Prokofiev’s Sixth Symphony is a fairly rare visitor to concert halls.  It’s a historically important work, though.  First performed in Leningrad in October 1947, when it travelled to Moscow two months later it provoked denunciation by the Communist Party and the Union of Soviet Composers.   His Fifth Symphony may have won a Stalin Prize earlier that year, but the Sixth was excoriated as ‘expressionist and neurotic’, ‘abnormal, repulsive and pathological’.

To twentieth-century ears, the symphony’s modernism seems unremarkable, and there is much lyrical beauty, particularly in the long central Largo.  Conducting an enlarged string section to complement the extensive wind and brass forces, Noseda shaped the delicacies of this movement expressively, sustaining the prevailing breadth of line, but countering the lyricism with episodes of quasi-mechanical percussiveness – skilfully balancing emollience and aggression.  The glory of the full, flowing tutti sound grabbed the ear and heart: a wonderful expansiveness of colour and timbre, spanning from tuba to piccolo, with harp, oboe, trumpet, strings shining in between, cohering into an embracing lushness.

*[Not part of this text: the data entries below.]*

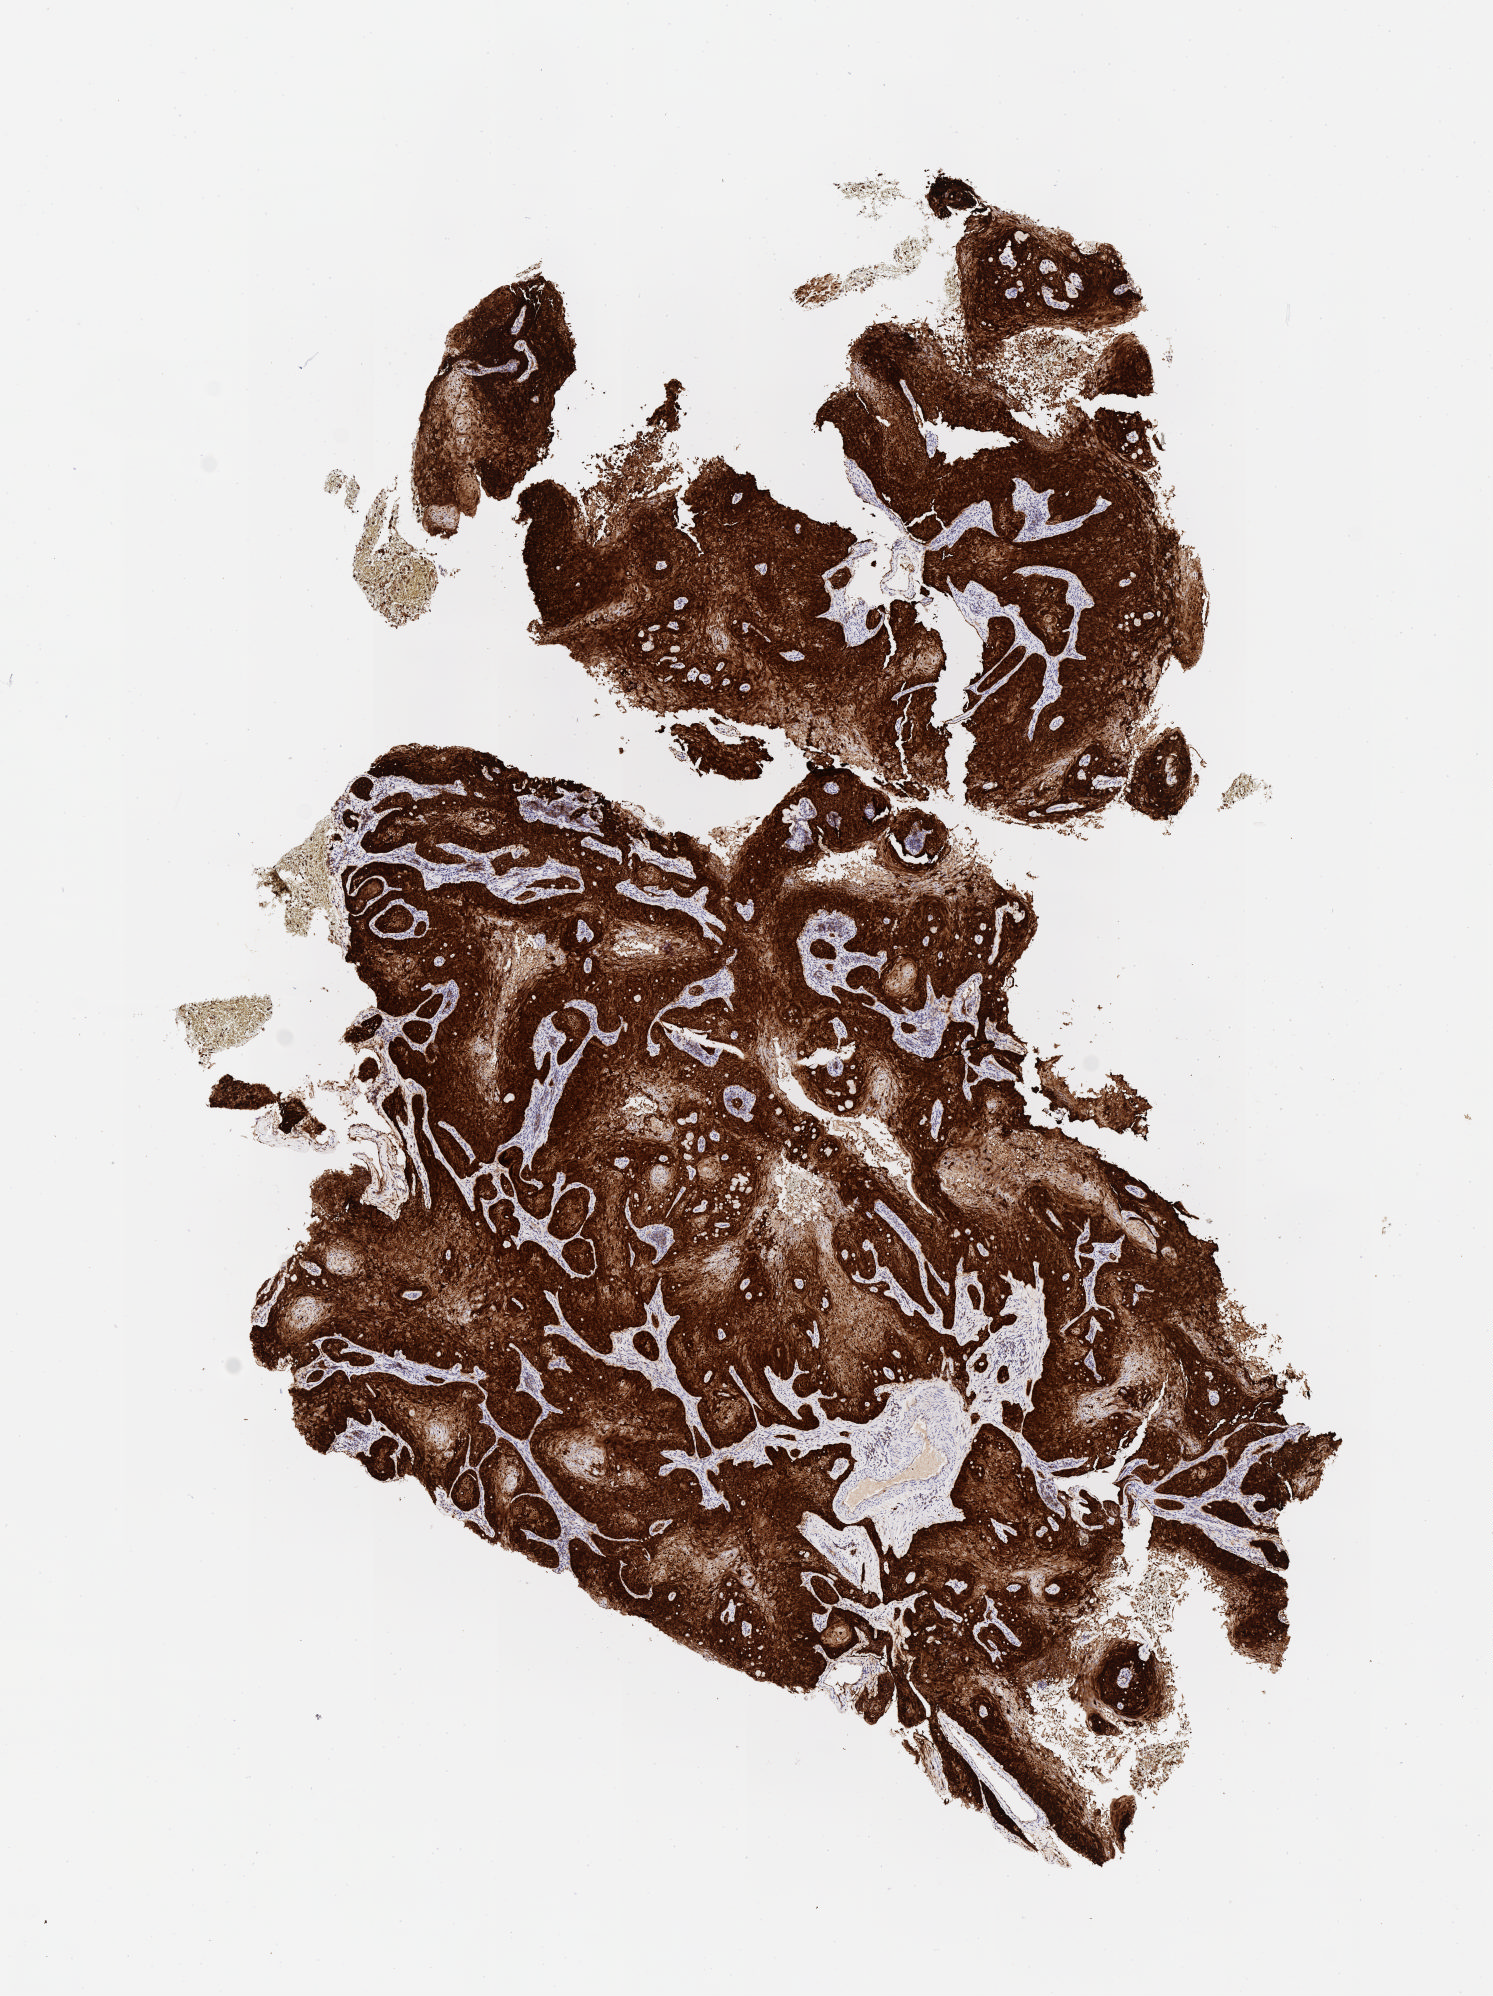
IHC for p16 (p16INK4a), whole-slide image, low-resolution overview of the scanned area, about 6.0 x 8.1 mm, specimen: tumor tissue, anatomic site: cervix. Patient: female, 46 years old.
- histologic diagnosis: Squamous cell carcinoma, keratinizing, NOS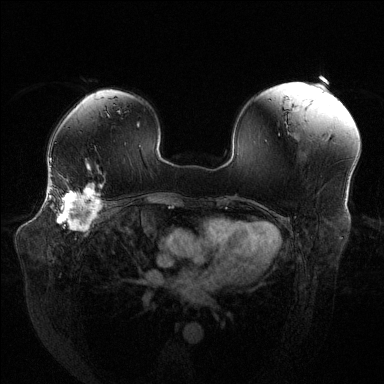
Breast MRI (dynamic contrast-enhanced), one axial slice. Position 88 of 144 along the scan axis. Dynamic contrast-enhanced series, time point 2 of 6 at this slice position (early post-contrast). 1.5 T. TE 1.6 ms, TR 4.6 ms. 384 × 384 image matrix, field of view 380 × 380 mm. Female patient.
Structures marked on this image (semi-automatic segmentation, software-assisted and operator-edited):
- enhancing-tissue mask used for the functional tumour volume (all voxels passing the contrast-enhancement thresholds inside the analysis volume; usually the tumour): bounding box <49,186,104,230> (left, top, right, bottom; pixels)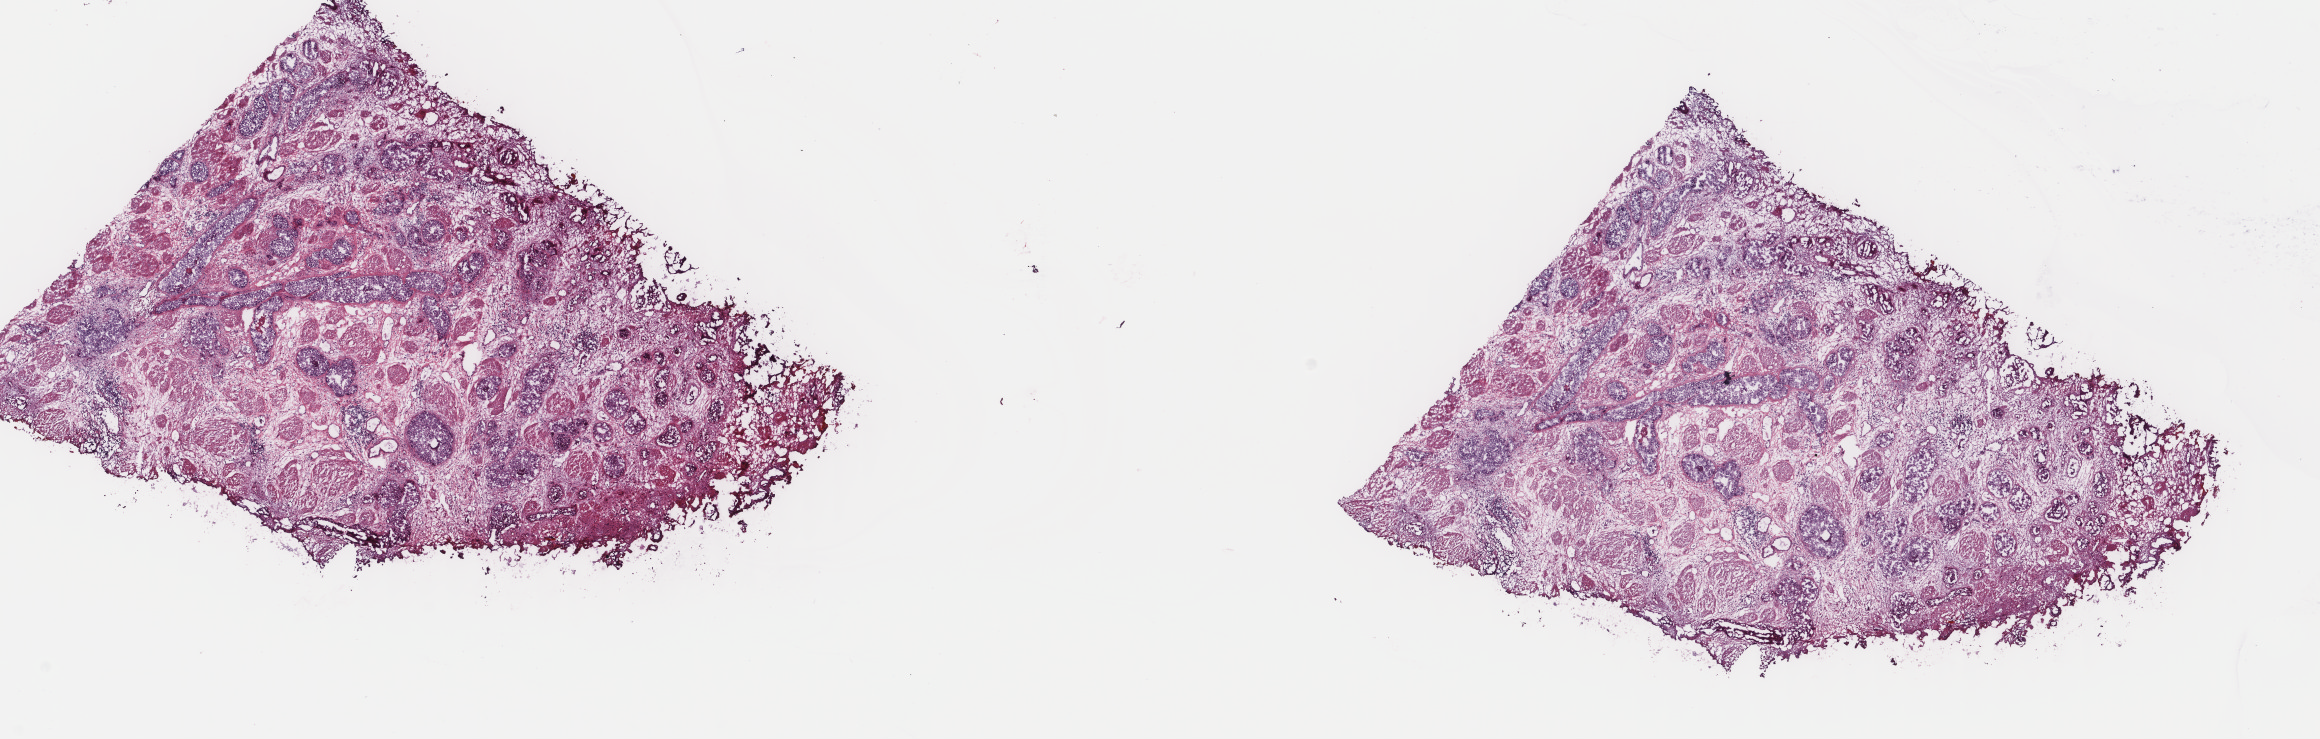
H&E-stained whole-slide image, shown as a low-resolution overview of the whole scanned area (about 18.4 x 5.9 mm, from a 40x scan). Frozen section from the top of the tissue portion. Primary tumour sample from the bladder. Male, age 57 years at initial diagnosis. Histologic grade: high grade. Pathologist review of this section (percent, as recorded): tumour cells 70%, tumour nuclei 70%, normal cells 0%, stromal cells 30%, necrosis 0%. Infiltration values recorded for this section: lymphocyte infiltration 2%, monocyte infiltration 0%, neutrophil infiltration 0%.
* AJCC pathologic stage: II (7th edition)
* histologic diagnosis: Transitional cell carcinoma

The Allegro moderato was more chiselled, austere, its colours dark, the mood tense.  The strings’ unison fragments were lithe, horn solos plaintive yet penetrating.  Noseda created a persuasive sense of an accumulating musical argument, the music somehow both modern and classical in spirit.  There was a Haydn-esque ‘lightness’ at the start of the Vivace, too, flute and tuba ‘duetting’ above celli pizzicatos, the violins’ articulations impressively crisp and airy.  But, that the breeziness is ironic, painfully so, was made increasingly evident, the jauntiness giving way to jarring hammer blocks – unambiguously grim and grave.